MY472 Data for Data Scientists
Michaelmas Term 2019
Office hour slots to be booked via LSE’s StudentHub.
Kenneth Benoit, Department of Methodology. Office hours: Tuesdays 15:30-17:00, Wednesdays 10:00-11:00, COL.8.11.
Milena Tsvetkova, Department of Methodology. Office hours: Fridays 10:00–12:00, COL 8.03 (only weeks 10, 11).
- Lectures on Tuesdays 09:00–11:00 in CBG.2.01
- Classes on:
- Thursdays 9:30-11:00, FAW.4.02
- Fridays 15:00-16:30, FAW.4.02
No lectures or classes will take place during (Reading) Week 6.
Quick links to topics
|1||1 Oct||KB||Introduction to data|
|2||8 Oct||KB||The Shape of Data|
|3||15 Oct||KB||Cloud Computing|
|4||22 Oct||KB||HTML and CSS|
|5||29 Oct||KB||Using data from the Internet|
|6||6 Nov||-||reading week|
|7||12 Nov||KB||Working with APIs|
|8||19 Nov||KB||Textual data|
|9||26 Nov||KB||Data visualisation|
|10||3 Dec||MT||Creating and managing databases|
|11||10 Dec||MT||Interacting with online databases|
This course will cover the principles of digital methods for storing and structuring data, including data types, relational and non-relational database design, and query languages. Students will learn to build, populate, manipulate and query databases based on datasets relevant to their fields of interest. The course will also cover workflow management for typical data transformation and cleaning projects, frequently the starting point and most time-consuming part of any data science project. This course uses a project-based learning approach towards the study of performance computation and group-based collaboration, essential ingredients of modern data science projects. The coverage of data sharing will include key skills in on-line publishing, including the elements of web design, the technical elements of web technologies and web programming, as well as the use of revision-control and group collaboration tools such as GitHub.

**Stated goal 1**
List each distinct room code the course page mentions for office hours, lectures or classes.
The course page above and the entries that follow come from unrelated sources.

**Data entries**

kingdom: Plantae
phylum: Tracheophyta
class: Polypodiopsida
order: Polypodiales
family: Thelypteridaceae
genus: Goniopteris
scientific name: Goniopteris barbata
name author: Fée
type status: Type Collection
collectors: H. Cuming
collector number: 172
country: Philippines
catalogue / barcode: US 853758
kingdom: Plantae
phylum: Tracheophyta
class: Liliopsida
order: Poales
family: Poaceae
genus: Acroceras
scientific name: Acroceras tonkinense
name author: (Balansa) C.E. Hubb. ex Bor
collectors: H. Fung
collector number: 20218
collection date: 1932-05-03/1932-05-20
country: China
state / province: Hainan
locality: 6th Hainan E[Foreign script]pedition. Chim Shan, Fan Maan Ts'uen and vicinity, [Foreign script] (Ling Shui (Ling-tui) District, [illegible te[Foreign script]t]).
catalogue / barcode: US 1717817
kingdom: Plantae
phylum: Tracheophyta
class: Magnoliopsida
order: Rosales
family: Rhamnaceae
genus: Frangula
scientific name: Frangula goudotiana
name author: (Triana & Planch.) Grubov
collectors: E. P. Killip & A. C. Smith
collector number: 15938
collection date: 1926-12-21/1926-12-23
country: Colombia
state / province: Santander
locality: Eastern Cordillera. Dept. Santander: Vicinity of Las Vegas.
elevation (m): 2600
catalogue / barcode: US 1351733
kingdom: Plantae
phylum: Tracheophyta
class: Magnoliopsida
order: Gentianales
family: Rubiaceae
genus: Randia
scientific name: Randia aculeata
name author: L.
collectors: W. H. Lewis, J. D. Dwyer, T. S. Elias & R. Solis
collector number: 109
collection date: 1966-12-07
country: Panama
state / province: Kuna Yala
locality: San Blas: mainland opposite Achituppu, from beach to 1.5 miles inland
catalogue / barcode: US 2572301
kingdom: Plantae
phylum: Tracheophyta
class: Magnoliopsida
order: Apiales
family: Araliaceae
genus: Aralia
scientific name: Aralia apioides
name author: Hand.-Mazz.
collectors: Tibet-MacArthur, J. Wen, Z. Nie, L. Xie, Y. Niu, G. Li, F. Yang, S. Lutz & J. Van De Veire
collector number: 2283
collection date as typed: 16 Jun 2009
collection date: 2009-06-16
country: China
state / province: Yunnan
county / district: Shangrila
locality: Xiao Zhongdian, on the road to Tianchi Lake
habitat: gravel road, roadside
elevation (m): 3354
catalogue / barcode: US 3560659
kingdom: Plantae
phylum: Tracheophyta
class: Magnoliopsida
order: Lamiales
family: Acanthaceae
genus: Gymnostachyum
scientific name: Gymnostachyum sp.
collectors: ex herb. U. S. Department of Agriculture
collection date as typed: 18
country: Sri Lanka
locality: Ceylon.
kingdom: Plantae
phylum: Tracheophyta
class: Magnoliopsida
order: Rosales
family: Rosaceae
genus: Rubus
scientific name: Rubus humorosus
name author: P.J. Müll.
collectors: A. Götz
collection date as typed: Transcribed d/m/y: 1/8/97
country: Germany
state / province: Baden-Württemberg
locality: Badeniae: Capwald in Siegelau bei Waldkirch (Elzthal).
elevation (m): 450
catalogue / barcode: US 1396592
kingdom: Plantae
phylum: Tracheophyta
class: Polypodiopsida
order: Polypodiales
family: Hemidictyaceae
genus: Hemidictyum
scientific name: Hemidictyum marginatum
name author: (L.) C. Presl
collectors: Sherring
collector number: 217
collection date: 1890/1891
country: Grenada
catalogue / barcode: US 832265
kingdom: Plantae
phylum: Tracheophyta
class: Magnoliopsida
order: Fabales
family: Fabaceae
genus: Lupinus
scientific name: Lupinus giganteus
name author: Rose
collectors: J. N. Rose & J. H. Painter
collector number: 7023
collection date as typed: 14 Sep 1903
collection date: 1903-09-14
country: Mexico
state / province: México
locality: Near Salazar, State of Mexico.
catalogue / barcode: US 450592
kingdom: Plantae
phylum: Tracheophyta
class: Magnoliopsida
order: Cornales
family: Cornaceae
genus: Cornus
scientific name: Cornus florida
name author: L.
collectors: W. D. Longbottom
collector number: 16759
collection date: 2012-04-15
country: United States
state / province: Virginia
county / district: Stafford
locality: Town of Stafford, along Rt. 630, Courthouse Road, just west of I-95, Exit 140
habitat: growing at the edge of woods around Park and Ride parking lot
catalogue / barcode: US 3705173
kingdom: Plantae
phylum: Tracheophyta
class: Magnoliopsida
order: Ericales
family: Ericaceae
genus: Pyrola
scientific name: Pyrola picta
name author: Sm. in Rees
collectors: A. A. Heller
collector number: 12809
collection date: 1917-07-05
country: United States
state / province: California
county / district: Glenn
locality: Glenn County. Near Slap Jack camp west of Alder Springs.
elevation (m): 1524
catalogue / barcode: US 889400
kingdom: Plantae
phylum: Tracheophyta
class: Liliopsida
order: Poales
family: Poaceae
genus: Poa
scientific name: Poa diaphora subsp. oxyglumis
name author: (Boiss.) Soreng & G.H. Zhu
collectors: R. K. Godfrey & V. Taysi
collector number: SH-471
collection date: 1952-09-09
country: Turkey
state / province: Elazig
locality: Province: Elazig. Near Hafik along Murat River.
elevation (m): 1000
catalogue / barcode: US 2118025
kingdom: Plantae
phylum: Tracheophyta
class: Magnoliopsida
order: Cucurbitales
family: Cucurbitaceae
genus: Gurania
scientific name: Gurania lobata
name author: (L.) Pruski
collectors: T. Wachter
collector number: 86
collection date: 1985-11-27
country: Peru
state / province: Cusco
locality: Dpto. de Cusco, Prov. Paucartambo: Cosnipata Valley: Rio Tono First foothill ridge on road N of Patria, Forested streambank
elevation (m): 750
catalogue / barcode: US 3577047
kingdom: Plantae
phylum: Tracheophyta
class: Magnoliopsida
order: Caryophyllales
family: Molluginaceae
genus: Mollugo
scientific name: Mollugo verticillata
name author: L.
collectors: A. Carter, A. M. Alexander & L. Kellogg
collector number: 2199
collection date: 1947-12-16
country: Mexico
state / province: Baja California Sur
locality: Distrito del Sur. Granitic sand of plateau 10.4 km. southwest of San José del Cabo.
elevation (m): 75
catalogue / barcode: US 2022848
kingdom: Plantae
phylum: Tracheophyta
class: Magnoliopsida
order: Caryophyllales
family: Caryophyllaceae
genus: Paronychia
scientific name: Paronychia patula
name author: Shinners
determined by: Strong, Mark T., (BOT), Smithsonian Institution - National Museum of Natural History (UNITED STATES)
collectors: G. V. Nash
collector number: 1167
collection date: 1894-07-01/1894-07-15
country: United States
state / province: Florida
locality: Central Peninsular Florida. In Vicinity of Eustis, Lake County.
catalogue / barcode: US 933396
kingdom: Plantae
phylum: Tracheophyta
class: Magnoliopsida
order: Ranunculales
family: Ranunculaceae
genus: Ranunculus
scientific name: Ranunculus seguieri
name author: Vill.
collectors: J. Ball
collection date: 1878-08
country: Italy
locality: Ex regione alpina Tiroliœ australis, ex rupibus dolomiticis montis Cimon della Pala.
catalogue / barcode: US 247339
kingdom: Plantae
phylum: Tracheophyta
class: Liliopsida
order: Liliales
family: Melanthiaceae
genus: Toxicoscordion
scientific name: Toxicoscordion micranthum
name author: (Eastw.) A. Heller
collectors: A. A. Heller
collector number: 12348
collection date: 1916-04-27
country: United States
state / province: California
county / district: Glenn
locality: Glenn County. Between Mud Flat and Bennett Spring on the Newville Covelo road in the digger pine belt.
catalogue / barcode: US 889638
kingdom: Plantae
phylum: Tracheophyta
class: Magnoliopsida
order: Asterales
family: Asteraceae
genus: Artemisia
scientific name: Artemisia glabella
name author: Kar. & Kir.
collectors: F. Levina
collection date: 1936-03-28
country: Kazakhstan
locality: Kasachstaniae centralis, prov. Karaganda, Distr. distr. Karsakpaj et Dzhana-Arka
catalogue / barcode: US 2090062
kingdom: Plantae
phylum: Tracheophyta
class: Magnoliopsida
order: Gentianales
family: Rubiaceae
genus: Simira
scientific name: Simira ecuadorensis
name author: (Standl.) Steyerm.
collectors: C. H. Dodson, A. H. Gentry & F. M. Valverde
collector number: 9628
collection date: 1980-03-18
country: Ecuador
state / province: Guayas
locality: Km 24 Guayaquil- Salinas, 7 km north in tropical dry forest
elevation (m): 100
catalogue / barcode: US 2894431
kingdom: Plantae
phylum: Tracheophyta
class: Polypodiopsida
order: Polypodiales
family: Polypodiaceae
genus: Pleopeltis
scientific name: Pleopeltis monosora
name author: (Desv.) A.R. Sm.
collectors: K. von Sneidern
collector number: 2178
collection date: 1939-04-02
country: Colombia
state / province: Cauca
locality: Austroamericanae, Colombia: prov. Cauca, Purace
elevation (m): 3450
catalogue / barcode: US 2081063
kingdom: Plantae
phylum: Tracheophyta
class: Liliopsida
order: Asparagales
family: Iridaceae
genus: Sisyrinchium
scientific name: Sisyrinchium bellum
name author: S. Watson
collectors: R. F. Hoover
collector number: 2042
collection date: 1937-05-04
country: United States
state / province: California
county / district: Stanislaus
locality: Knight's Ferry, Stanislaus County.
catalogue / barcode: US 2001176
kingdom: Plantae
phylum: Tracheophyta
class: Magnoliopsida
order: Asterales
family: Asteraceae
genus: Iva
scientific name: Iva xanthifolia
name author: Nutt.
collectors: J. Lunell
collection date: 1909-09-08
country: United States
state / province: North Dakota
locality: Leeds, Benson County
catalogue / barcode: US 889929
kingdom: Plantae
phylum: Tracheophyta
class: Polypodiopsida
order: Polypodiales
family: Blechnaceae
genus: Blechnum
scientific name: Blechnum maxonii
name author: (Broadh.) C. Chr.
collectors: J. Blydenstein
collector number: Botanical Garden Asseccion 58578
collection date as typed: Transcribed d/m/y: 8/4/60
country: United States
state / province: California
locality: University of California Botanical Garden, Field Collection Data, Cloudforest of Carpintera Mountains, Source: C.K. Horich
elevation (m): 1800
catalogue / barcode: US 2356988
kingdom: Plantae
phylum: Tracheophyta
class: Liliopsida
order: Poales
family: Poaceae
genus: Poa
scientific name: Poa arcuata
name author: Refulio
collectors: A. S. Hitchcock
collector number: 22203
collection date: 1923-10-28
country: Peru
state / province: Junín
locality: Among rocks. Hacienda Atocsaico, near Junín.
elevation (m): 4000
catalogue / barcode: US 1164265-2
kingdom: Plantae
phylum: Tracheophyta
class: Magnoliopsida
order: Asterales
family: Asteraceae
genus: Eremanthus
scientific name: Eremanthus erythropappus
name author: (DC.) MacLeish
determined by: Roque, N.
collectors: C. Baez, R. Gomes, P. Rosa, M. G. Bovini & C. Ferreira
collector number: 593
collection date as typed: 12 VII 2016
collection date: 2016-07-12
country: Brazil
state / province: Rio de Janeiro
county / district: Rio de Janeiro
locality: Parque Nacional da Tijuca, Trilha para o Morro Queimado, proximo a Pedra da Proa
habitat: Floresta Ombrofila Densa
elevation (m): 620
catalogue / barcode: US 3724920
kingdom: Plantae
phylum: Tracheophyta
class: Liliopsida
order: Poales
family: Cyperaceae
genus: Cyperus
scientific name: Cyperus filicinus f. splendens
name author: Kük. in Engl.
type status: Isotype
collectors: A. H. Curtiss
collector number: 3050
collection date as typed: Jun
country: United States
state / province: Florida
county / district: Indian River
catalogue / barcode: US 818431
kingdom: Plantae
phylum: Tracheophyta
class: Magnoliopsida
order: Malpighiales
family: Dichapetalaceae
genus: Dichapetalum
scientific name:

**Stated goal 2**
From the catalog entries, print the lines between the line holding "scientific name: Poa diaphora" and the line holding "scientific name: Paronychia patula", inclusive, character for character.

**Final result 1**
COL.8.11
COL 8.03
CBG.2.01
FAW.4.02

**Final result 2**
scientific name: Poa diaphora subsp. oxyglumis
name author: (Boiss.) Soreng & G.H. Zhu
collectors: R. K. Godfrey & V. Taysi
collector number: SH-471
collection date: 1952-09-09
country: Turkey
state / province: Elazig
locality: Province: Elazig. Near Hafik along Murat River.
elevation (m): 1000
catalogue / barcode: US 2118025
kingdom: Plantae
phylum: Tracheophyta
class: Magnoliopsida
order: Cucurbitales
family: Cucurbitaceae
genus: Gurania
scientific name: Gurania lobata
name author: (L.) Pruski
collectors: T. Wachter
collector number: 86
collection date: 1985-11-27
country: Peru
state / province: Cusco
locality: Dpto. de Cusco, Prov. Paucartambo: Cosnipata Valley: Rio Tono First foothill ridge on road N of Patria, Forested streambank
elevation (m): 750
catalogue / barcode: US 3577047
kingdom: Plantae
phylum: Tracheophyta
class: Magnoliopsida
order: Caryophyllales
family: Molluginaceae
genus: Mollugo
scientific name: Mollugo verticillata
name author: L.
collectors: A. Carter, A. M. Alexander & L. Kellogg
collector number: 2199
collection date: 1947-12-16
country: Mexico
state / province: Baja California Sur
locality: Distrito del Sur. Granitic sand of plateau 10.4 km. southwest of San José del Cabo.
elevation (m): 75
catalogue / barcode: US 2022848
kingdom: Plantae
phylum: Tracheophyta
class: Magnoliopsida
order: Caryophyllales
family: Caryophyllaceae
genus: Paronychia
scientific name: Paronychia patula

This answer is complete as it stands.